Leopard also gives OS X better video conferencing capabilities, by giving iChat users the ability to share files and video online during a chat session. And the OS will ship with Apple’s data recovery program, called Time Machine, which can automatically back up contents to a hard drive or network server.
Also, Leopard is 64-bit top to bottom, Jobs said. Not only does it have 64-bit underpinnings in Unix, but we’ve taken them all the way up to Cocoa. It’s really the first time 64-bit goes mainstream in the PC.
He said Apple was seeing demand for 64-bit computing not just in the scientific computational segments, but also in professional arts. Please remember that almost every computer we ship is 64-bit capable, he said to the developers. So this is going to run great on almost every Mac we ship.
Leopard will sport a new-look desktop, which notably boasted a feature called Stacks that collates documents in the dock for rapid access to their contents. Clicking on a Stack reveals those documents, in either a vertical fan or grid format. Users then click on any document to run it.
There also is a new Downloads folder that collects and redirects content downloaded from the Internet or email, which can be access in the same as Stacks. Both features are designed to clean up the look of the desktop, which with Leopard will automatically display a wallpaper of blades of grass (nobody uses the usual blue pattern, Jobs said.) Another nifty Finder feature is what’s called Cover Flow, which essentially gives an actual image of documents so users can cycle through the pages or slides in a PDF, or play video or applications without having to open them.
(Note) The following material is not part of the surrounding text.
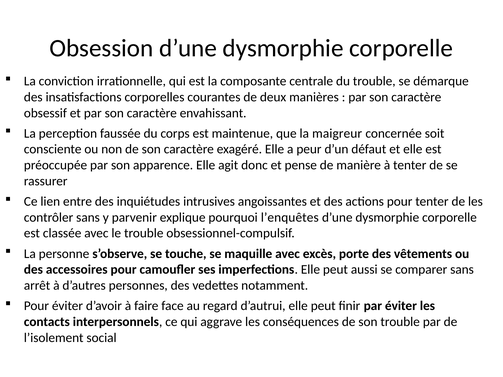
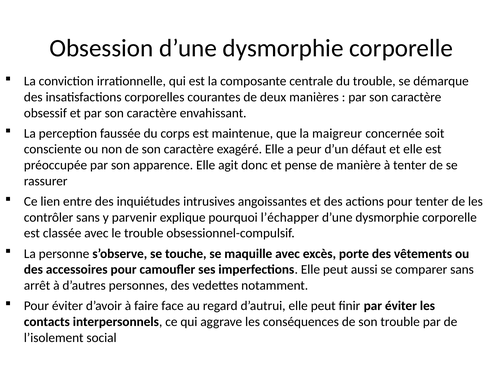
l’enquêtes: l’enquêtes -> l’échapper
A separate new feature, called Quick Look, let’s users instantly preview files from the desktop without having to open applications. Using the space bar, users also can view pages within documents, including Excel spreadsheets or video.
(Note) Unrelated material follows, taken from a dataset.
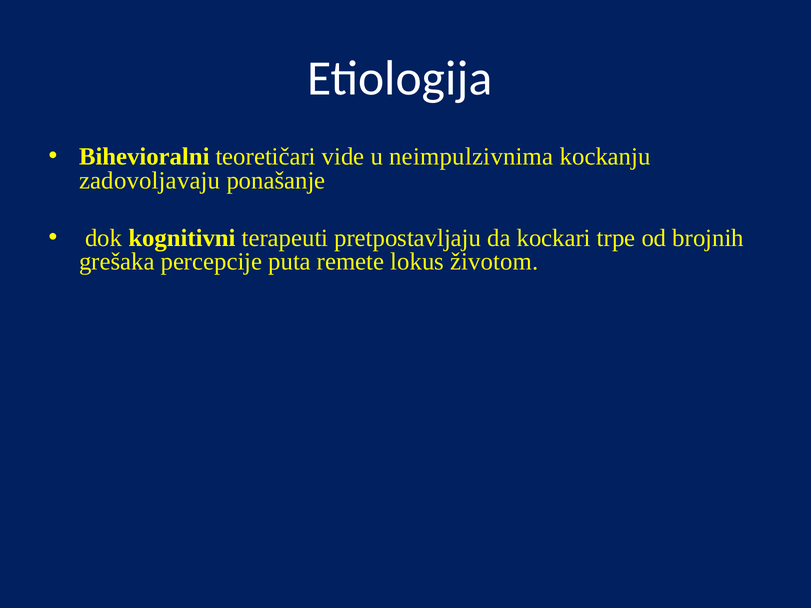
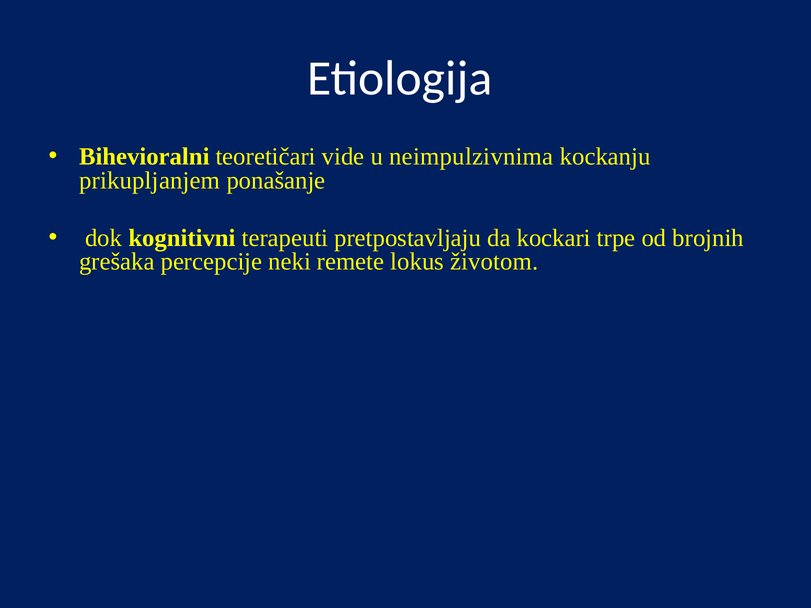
zadovoljavaju: zadovoljavaju -> prikupljanjem
puta: puta -> neki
And Boot Camp, which launched in March 2006, will be built into Leopard. It enables Mac OS users to run Windows XP and Vista at native speeds.
Our View
Having a version of Safari for Windows may be more appealing than Firefox more to enterprise IT departments that seek an alternative to Internet Explorer but are wary of open source. But it will be iPhone, not enterprise, users that likely will drive any spike in Safari’s usage.
Interesting that Apple is relying on the same company it loves to mock to grow its browser share. The conference, Apple’s largest ever with more than 5,000 developers in attendance, opened with a video showing the protagonists from its TV ad campaign. The dowdy-looking actor who portrays a PC walks onscreen impersonating Jobs (including his signature black mockneck, blue jeans and sneakers) and announcing the company is closing in the face of Apple. I’m shutting down all of Apple, the actor quipped. I had no choice. Vista’s been selling tens of dozens of copies.
It was funny at the start of the show, when the anticipation even in the media box was fervid. However, when it turned out that Jobs’ characteristic And one more thing… slide was Safari on Windows, the disappointment of the devs was almost palpable.